● EXTRACT TO READ:

-- Opening Marker --

Added training script for ED-AFM.

NikoOinonen · NikoOinonen · commit 5d0a2f029246 · 2024-02-06T20:13:25.000+02:00
diff --git a/mlspm/preprocessing.py b/mlspm/preprocessing.py
@@ -1,5 +1,5 @@
 import random
-from typing import List, Tuple
+from typing import List, Literal, Optional, Tuple
 
 import numpy as np
 import scipy.ndimage as nimg
@@ -213,12 +213,136 @@ def interpolate_and_crop(
 
 
 def minimum_to_zero(Ys: List[np.ndarray]):
-    '''
+    """
     Shift values in arrays such that minimum is at zero. In-place operation.
 
     Arguments:
         Ys: Arrays of shape (batch_size, ...).
-    '''
+    """
     for Y in Ys:
         for j in range(Y.shape[0]):
             Y[j] -= Y[j].min()
+
+
+def add_rotation_reflection(
+    X: List[np.ndarray],
+    Y: List[np.ndarray],
+    reflections: bool = True,
+    multiple: int = 2,
+    crop: Optional[Tuple[int]] = None,
+    per_batch_item: bool = False,
+):
+    """
+    Augment batch with random rotations and reflections.
+
+    Arguments:
+        X: AFM images to augment. Each array should be of shape ``(batch_size, x, y, z)``.
+        Y: Reference image descriptors to augment. Each array should be of shape ``(batch, x, y)``.
+        reflections: Whether to augment with reflections. If True, each rotation is randomly reflected with 50% probability.

-- Closing Marker --

● PROMPT: Reproduce the diff word for word between "import numpy as" and "shape (batch_size, ...).", inclusive. Nothing in the entries is needed for this work.

● RECORD SET:

-- Opening Marker --

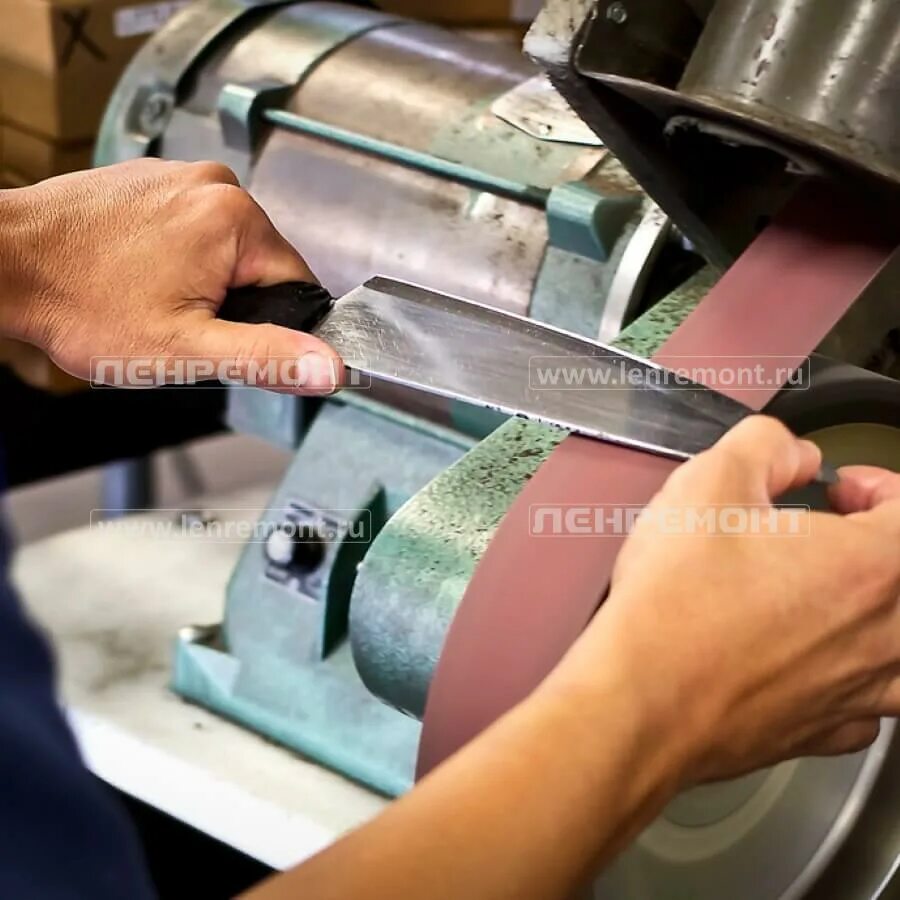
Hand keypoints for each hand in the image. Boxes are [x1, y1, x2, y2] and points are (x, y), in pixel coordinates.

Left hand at [0, 159, 341, 392]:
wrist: (4, 263)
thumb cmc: (82, 302)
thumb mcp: (186, 348)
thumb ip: (266, 357)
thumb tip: (329, 367)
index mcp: (235, 219)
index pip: (295, 284)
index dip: (266, 324)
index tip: (219, 334)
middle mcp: (213, 184)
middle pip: (259, 265)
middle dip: (229, 303)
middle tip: (175, 321)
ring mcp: (178, 177)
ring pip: (224, 250)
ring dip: (201, 282)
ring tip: (148, 298)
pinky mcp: (151, 180)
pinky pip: (190, 228)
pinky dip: (173, 257)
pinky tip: (135, 276)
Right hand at [549, 416, 899, 786]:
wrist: (643, 699)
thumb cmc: (676, 604)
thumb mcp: (708, 482)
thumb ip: (765, 445)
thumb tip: (793, 454)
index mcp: (869, 565)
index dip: (878, 486)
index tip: (841, 488)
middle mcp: (883, 634)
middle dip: (871, 542)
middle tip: (823, 534)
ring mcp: (860, 690)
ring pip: (897, 647)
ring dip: (871, 614)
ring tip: (820, 598)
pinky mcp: (826, 731)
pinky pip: (868, 701)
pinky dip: (850, 674)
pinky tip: (805, 657)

-- Closing Marker --

● EXERCISE SOLUTION:
import numpy as np
 import scipy.ndimage as nimg
@@ -213,12 +213,136 @@ def interpolate_and_crop(
 
 
 def minimum_to_zero(Ys: List[np.ndarray]):
-    '''
+    """
     Shift values in arrays such that minimum is at zero. In-place operation.
 
     Arguments:
         Ys: Arrays of shape (batch_size, ...).